Noli Me Tangere


The full moon woke her at four AM. The moon's voice whispered, "Wake up, meditate, become pure light."

So she wandered through the wetlands, disturbing the frogs and mallards, until she came to the wild grove of apple trees and the tomb, the tomb of the past, where they try to bury Masters.

The tomb was empty. Something like a breath had rolled the stone away from Mary's heart. She wept with joy in the garden of the present moment.
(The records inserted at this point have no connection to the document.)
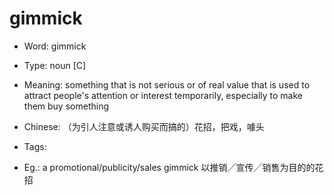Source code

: # gimmick

- Word: gimmick

- Type: noun [C]
- Meaning: something that is not serious or of real value that is used to attract people's attention or interest temporarily, especially to make them buy something
- Chinese: （为引人注意或诱人购买而搞的）花招，把戏，噱头
- Tags: 
- Eg.: a promotional/publicity/sales gimmick 以推销╱宣传╱销售为目的的花招

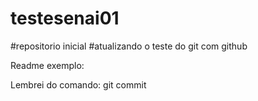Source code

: # testesenai01
#repositorio inicial
#atualizando o teste do git com github

Readme exemplo:

Lembrei do comando: git commit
Now he is walking toward her among the first Spring flowers, still crystaled with snow. As she reaches out her hand to touch him, he says, "Noli me tangere: do not cling to me!"

Of all hard lessons in the Magdalene's life, this is the hardest. For she loves his form, his glance, the sensuous sway of his white seamless garment, and his tender sandaled feet.

But he is a true master, and a true master says, "Do not worship my form. I am not this face, this gaze. I am not a white robe dancing in the moonlight. I am the burning in your chest. I am your own radiance. Worship the one who shines from the center of your heart. That is who I Am."

"But master, before I met you, I was asleep."

"Mary," Jesus says tenderly, "I gave you a little breath of light. Now you must do your own awakening."

This how Mary becomes an ecstatic outcast, a joyous orphan without a church, a child of moonlight, a paramour of the Lover Within.